A system breeds uniformity when it is designed to eliminate deviations. When “measure and improve” is the tried-and-tested way, it can feel almost heretical to suggest courses of action where there isn’t a straightforward line of progress between the present and the future. The free energy required to take such actions in the first place is limited, and the chance of transformational initiatives succeeding falls in proportion to the energy required to persuade measurers to suspend orthodoxy.
The antithesis to the impart-and-promote model would be to look for knowledge that the organisation doesn’t have, and to recognise the effective application of that knowledge.

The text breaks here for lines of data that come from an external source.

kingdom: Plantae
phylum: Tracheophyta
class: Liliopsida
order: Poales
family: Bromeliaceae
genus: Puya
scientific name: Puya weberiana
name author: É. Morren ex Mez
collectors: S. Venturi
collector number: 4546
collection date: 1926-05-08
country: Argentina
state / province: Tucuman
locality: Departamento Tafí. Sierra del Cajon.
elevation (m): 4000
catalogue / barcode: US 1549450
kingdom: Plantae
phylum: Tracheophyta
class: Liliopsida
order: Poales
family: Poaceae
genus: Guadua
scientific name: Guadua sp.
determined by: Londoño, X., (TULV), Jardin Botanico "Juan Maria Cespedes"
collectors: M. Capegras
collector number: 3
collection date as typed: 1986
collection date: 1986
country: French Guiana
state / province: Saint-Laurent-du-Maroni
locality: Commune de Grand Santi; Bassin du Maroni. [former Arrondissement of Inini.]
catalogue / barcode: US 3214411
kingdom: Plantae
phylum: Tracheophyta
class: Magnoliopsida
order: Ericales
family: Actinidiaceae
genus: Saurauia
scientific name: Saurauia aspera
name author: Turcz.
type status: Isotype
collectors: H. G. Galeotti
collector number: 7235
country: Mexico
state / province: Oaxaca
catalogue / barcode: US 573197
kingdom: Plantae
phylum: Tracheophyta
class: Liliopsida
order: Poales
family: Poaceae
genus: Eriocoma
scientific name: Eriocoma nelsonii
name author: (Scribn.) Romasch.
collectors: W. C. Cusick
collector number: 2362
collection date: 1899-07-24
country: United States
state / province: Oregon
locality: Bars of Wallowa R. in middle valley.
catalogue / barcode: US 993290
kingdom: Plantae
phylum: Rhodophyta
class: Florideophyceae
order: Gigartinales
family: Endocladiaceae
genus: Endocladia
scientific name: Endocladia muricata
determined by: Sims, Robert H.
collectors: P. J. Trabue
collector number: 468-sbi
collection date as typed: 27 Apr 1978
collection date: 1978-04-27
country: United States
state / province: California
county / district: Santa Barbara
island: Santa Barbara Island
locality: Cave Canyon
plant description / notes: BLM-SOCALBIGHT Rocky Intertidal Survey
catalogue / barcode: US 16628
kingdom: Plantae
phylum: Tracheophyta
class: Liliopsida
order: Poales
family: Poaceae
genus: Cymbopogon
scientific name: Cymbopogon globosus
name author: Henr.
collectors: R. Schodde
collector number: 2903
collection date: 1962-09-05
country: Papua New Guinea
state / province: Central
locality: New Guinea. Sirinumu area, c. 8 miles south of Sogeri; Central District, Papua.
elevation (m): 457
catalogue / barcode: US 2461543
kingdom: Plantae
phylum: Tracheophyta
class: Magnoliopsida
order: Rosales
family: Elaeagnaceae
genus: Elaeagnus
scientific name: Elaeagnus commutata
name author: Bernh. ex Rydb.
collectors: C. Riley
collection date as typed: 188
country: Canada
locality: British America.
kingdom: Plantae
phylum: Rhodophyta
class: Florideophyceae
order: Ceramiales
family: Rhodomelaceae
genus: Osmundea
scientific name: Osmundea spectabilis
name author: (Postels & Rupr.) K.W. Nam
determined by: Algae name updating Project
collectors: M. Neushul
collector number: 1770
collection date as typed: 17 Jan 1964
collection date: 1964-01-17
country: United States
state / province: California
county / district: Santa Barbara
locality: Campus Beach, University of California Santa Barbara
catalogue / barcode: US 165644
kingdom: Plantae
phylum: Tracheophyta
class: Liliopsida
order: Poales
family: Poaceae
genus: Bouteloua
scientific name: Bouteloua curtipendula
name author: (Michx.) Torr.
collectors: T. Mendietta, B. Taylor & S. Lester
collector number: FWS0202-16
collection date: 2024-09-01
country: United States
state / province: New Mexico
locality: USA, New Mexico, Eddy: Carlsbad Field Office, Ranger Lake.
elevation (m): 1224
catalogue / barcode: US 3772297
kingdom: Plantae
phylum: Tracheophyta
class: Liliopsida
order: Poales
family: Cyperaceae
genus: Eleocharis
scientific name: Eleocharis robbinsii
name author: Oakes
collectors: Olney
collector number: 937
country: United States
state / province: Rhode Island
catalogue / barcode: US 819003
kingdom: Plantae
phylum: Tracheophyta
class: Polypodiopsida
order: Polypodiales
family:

There are conceptual challenges that are inherent to such a model, for instance, in how to realistically identify knowledge that the organisation doesn’t currently have, because the organisation can’t know what it doesn’t know. However, this doesn’t mean such models are impractical; some organisations do find success, by being intentional in recruiting. Another tactic is to create a bias towards diversity, but I expect the adaptive value of this will vary depending on the survival imperatives underlying your ecosystem; caveat emptor.
Another conceptual challenge is that the transformative drive tends towards decoherence, over time. A theoretically perfect transformation champion would have a plan for the return of “measure and improve” that is as rich as the plan to break away from the start state.
In reality, no organisation will be perfectly in either ideological orientation; leaders and individuals can and do exercise agency to create pockets of chaos and influence the direction of drift. It is a mercy.